November 2, 2010

Go West

Being raised in the Wild West -- albeit a rather shady and all too 20th century version of it -- I have a bit of a fondness for frontier tales. Or maybe it is a remnant from my devouring all of Laura Ingalls Wilder's books when I was 7. Either way, I really enjoy the period. I also enjoy manipulations of the theme: steampunk frontier, space frontier, romantic frontier. But there is a distinct shortage of frontier magic. Until now.


Thirteenth Child by Patricia C. Wrede

Wrede is very good at alternative history, as we can see in what she terms Regency Magic*. So naturally, I had pretty high hopes for her latest novel, billed as a YA fantasy work. Then I read the book in a few hours on Halloween.

It is a rich novel, and long-ish for YA, so I generally would have expected it to take a few savored afternoons. Instead, I got up to make dinner and when I came back to the book, I noticed I only had about 20 pages left. The book was that good.

Okay, so now that I've built it up so much you are almost guaranteed to find it lacking, let's talk about the work itself. The U.S. frontier parallels the one we know from history lessons and Western movies, but differs in enough key aspects to be foreign and exotic. Magic, for one, is everywhere, as magicians, magical creatures, magical dangers. The nation we know as the U.S. has still separated from what we call England -- Columbia and Albion, respectively in Wrede's west -- but the Civil War happened decades earlier, Lewis and Clark never made it back from their expedition, and Ben Franklin and Thomas Jefferson were genius magicians. In this strange, delicious, wild land, there is a girl, the thirteenth child of her parents and twin to a seventh son of a seventh son, called Eff.

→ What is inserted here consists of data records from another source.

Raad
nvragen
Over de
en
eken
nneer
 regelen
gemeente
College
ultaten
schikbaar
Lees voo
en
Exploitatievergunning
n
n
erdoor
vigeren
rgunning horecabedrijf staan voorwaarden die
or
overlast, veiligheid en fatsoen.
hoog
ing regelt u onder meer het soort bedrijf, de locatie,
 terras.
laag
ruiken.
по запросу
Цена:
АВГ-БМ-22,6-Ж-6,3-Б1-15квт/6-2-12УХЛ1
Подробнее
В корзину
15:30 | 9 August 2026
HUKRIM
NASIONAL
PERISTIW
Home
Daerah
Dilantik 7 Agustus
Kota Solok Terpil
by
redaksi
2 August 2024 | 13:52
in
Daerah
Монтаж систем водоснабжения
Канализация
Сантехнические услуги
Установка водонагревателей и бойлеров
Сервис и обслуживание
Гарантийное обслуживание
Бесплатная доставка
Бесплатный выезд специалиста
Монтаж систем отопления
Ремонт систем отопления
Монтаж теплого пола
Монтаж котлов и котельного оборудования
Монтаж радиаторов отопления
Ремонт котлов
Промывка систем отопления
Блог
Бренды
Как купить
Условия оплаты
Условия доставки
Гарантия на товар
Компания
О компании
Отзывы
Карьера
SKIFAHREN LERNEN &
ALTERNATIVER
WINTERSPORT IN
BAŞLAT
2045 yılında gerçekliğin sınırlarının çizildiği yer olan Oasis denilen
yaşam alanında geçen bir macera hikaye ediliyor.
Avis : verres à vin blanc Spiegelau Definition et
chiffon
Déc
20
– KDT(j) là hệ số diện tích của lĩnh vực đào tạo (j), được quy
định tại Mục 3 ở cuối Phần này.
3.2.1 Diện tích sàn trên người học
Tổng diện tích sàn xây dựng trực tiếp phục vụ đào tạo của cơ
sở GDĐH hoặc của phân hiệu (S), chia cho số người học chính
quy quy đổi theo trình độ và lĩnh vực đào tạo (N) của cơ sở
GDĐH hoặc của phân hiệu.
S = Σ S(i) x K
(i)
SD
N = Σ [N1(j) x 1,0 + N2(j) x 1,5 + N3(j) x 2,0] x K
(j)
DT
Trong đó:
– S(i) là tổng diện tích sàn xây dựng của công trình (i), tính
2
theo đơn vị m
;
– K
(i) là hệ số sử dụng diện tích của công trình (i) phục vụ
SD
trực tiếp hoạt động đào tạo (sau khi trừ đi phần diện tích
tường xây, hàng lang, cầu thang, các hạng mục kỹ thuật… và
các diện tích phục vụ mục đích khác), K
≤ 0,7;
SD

When her parents decide to relocate, Eff is moved from the industrial and familiar east to the far edges of the frontier, at the edge of the Mammoth River that splits the continent. She is caught up in the adventures the frontier life brings, complicated by her own magic (and her mixed feelings on such) and the magic of the land, by turns terrifying and breathtaking. This is only the first book for Wrede's Frontier Magic, and while the end of the novel is a satisfying one, and not really a cliff-hanger, I am nonetheless greedy for Book Two's publication next August.

I think I like this book in part because it does what Wrede always does well, create relatable young heroines and entangle them in sticky-sweet relationships much like those her readers experience. She always places these characters in rich settings, with adventure-rich plots veined in magic. In short, she is a very good YA fantasist. But she is also a great novelist in that each of her books feels new, in a way that so much of the available reading out there today doesn't. Even though the frontier setting should be almost cliche by now, she gives it such new life with her interpretation that I couldn't help but turn page after page. Any author who can make the cliche seem new earns high marks by my count.

Read this book. Read her entire bibliography. I know I'm gushing by this point, but she deserves it. And so, my friend, do you.




*Mairelon the Magician
was a beloved book as a child, and its sequel The Magician's Ward (now combined in an omnibus A Matter of Magic) is a go-to when I have a craving for a sweet romance (with costumes!). I definitely recommend them, once you've finished Thirteenth Child and need more. And when you want even more, read her Enchanted Forest Chronicles. They are pretty much perfect.